I don’t like the Toronto Film Festival.

TIFF is aptly named I think (Toronto International Film Festival), because it makes me feel tiffy with my city. Okay, a little lame, but it sets the tone.

I can’t help contrasting TIFF with the Hot Docs film festival. Hot Docs comes to Toronto with things to say. It attracts thoughtful audiences, and launches interesting films. TIFF is about star-power and “movies”, not films. It attracts starhunters (star-gazers isn’t accurate), and the whole city seems to develop an inferiority complex. Newspapers are full of articles like ”Where to shop with the stars!”, embracing my two great ”loves”: starhunters and blind consumerism.

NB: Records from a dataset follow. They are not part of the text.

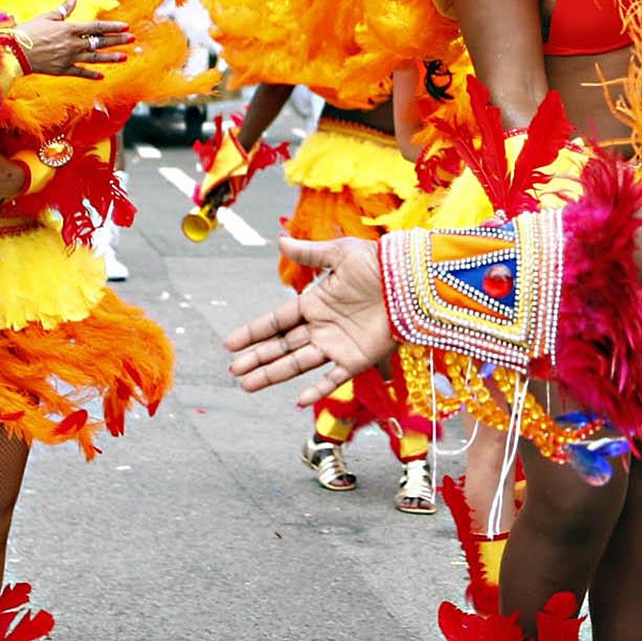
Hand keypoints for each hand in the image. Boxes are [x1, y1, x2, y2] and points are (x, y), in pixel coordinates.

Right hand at [14, 0, 133, 78]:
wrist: (13, 51)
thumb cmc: (28, 31)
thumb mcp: (48, 17)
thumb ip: (64, 9)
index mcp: (70, 29)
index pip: (97, 27)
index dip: (112, 27)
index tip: (126, 26)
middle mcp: (72, 44)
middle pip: (100, 42)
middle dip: (118, 40)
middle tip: (132, 39)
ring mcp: (69, 58)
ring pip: (95, 58)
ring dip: (111, 58)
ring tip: (125, 57)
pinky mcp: (62, 70)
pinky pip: (80, 72)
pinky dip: (91, 74)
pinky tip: (102, 75)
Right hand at [224, 237, 394, 403]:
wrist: (411, 281)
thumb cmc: (378, 263)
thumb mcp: (340, 254)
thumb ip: (310, 254)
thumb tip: (280, 241)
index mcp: (315, 303)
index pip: (277, 321)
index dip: (254, 332)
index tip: (230, 344)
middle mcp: (322, 327)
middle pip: (282, 346)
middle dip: (257, 358)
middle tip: (234, 370)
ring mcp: (338, 345)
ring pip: (298, 364)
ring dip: (273, 374)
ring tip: (247, 385)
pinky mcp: (357, 359)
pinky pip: (334, 378)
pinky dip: (318, 389)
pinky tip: (299, 399)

For the duration of the festival I’m surrounded by this weirdness. I work on Bloor, just a hop skip and a jump away from Yorkville – the mecca of the stars out buying anti-aging cream and $795 jeans. People come breathlessly back into my office to report that Al Pacino is next door at Hugo Boss and someone turned a corner and almost poked Dustin Hoffman in the eye. Co-workers suddenly want to go north for lunch, to see if they can spot Ashton Kutcher or Sarah Polley. The desperation to find someone ’worthwhile’ is palpable.

I went out with two particularly tall, swanky looking co-workers, and suddenly we’re getting second looks as we line up for Starbucks coffee – people are literally camped out there and try to figure out if you’re ’somebody’.

At least then I get to come home. To the neighbourhood of The Drake Hotel. Which got featured on a tv special about where the stars will be while they’re in town.